Using data documenting people's characteristics, behavior, and trajectories in the past to infer the future behavior and trajectories of their counterparts risks replicating systemic inequalities and even structural discrimination. For example, Bolukbasi, Chang, Zou, Saligrama, and Kalai [2016] found that a prominent program underlying many services relying on automated natural language processing applications showed consistent evidence of gender bias. They showed that the model featured many biased associations. For example, when presented with the word pair "father" and "doctor", the model completed the input "mother" with "nurse". Why did it do this? By examining the statistical relationships between vectors of words representing their co-occurrencess in a large corpus of news articles, they found that the combination "mother" and "nurse" was found in an environment of similar words as "father" and "doctor". By relying on statistical relationships between words documenting the outcome of gender inequality of a society's past, the outcome of artificial intelligence applications risk reinforcing said inequalities in the future. This is true even if a society consciously tries to intervene through policy designed to counter said biases and tries to establish more equal and less discriminatory behaviors and structures.

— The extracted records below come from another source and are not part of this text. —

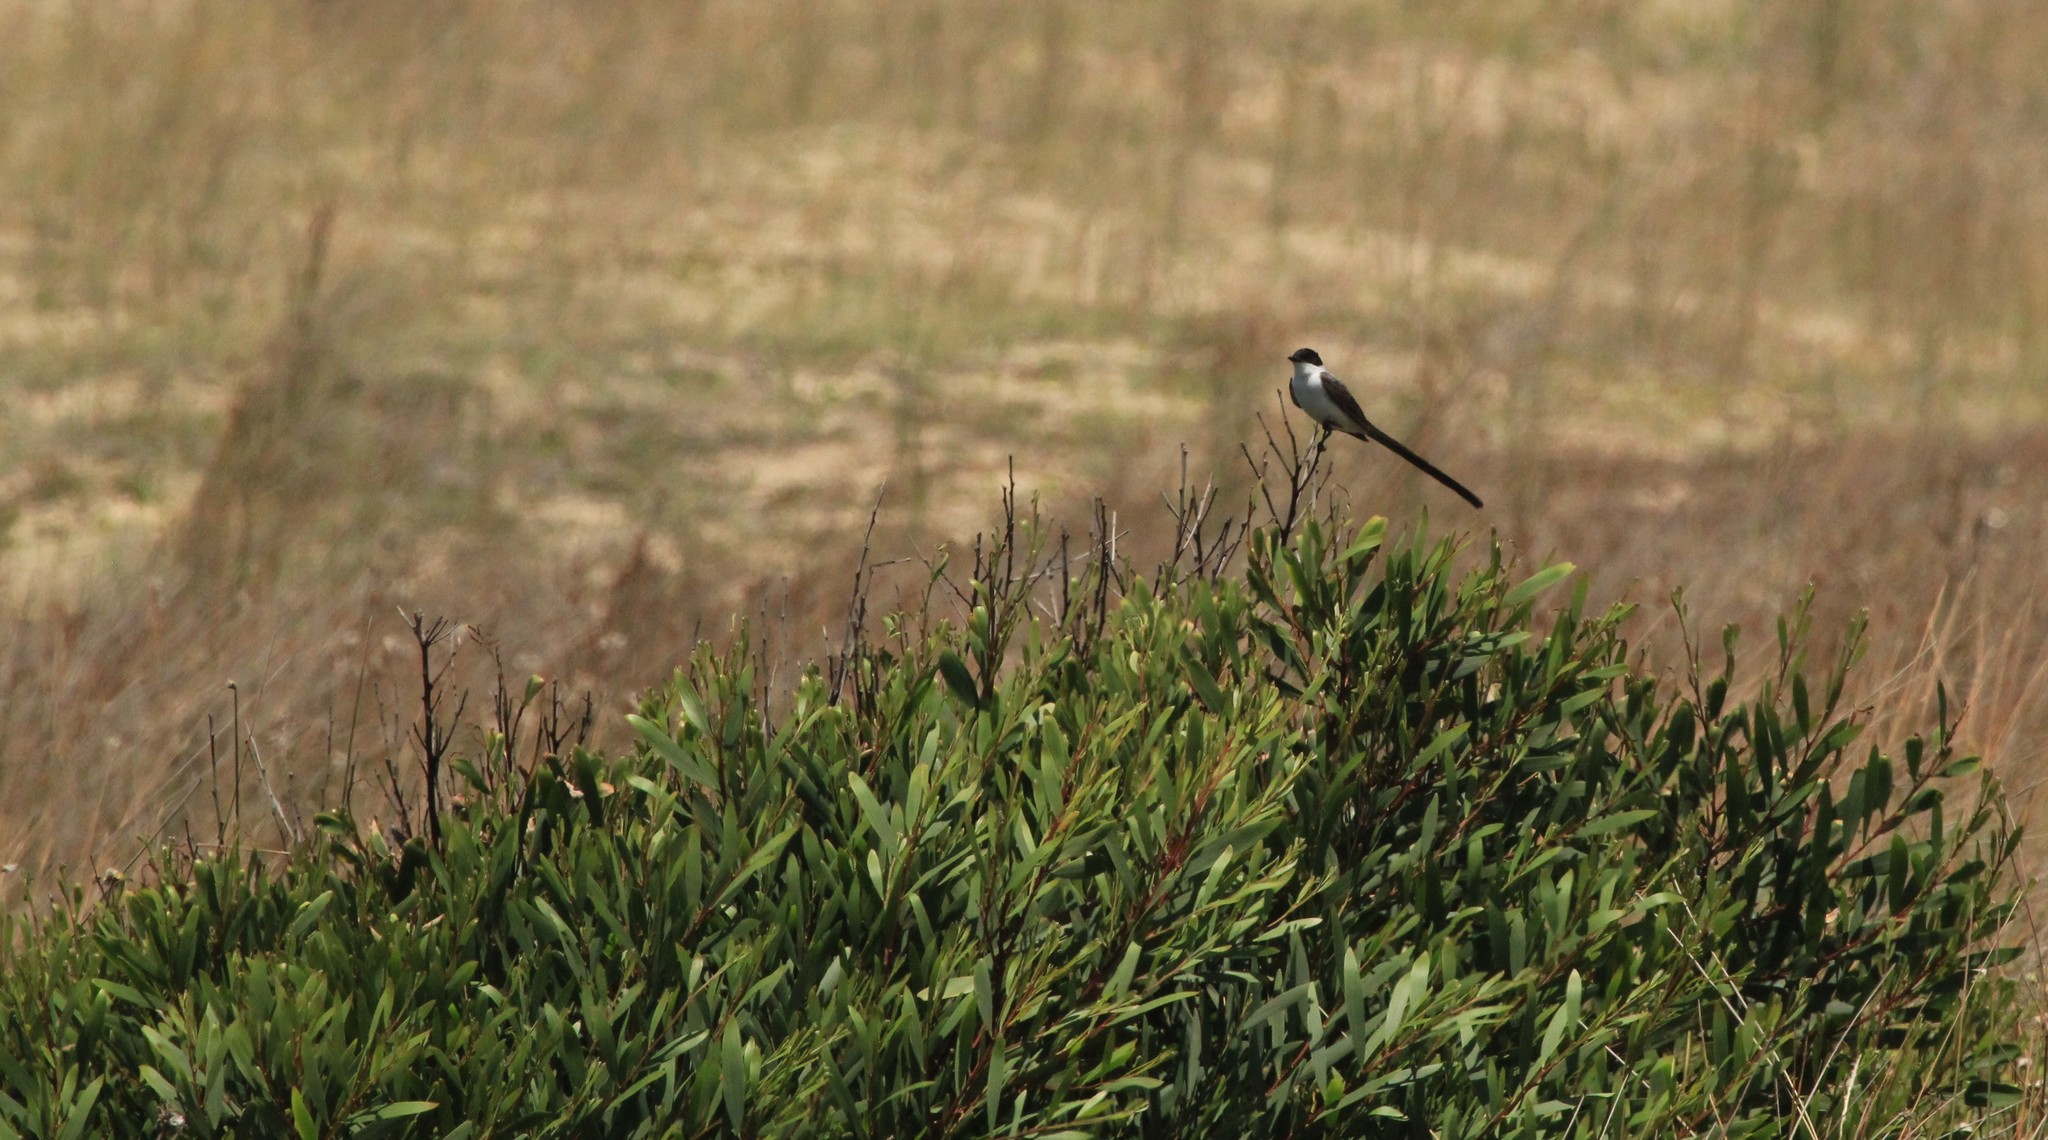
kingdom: Animalia
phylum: Chordata
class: Aves
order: Passeriformes
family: Tyrannidae
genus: Tyrannus
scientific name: Tyrannus savana
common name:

Other cases of accidental AI bias following a similar logic include the over-policing of areas traditionally strongly associated with recorded crime [Ferguson, 2017] or sensors and classification programs not recognizing women or members of racial minorities typically underrepresented in training data [Buolamwini and Gebru, 2018]. The growing uses of artificial intelligence in many areas—such as healthcare, policing, judicial sentencing, or the roll-out of social services—has has raised awareness of this inherent limitation and associated potential dangers in the application of artificial intelligence.

These four conditions limit the application of artificial intelligence to politics and accordingly their impact on democracy. Let's recap: in order for data-driven predictions of missing information based on available information to matter in a given field the following four conditions must hold:

  • Information needs to be machine readable;

  • Predicted outcomes need to happen very often;

  • Their tomorrows need to resemble their yesterdays; and

  • We agree that their tomorrows should resemble their yesterdays.

Accordingly, many fields in politics might not lend themselves directly to the use of artificial intelligence. This being said, many tasks within politics or the practice of democracy might be broken down into components that can be translated into prediction problems. This would make them promising targets for the application of artificial intelligence. We will discuss those and the associated impact of artificial intelligence on democracy in the remaining sections.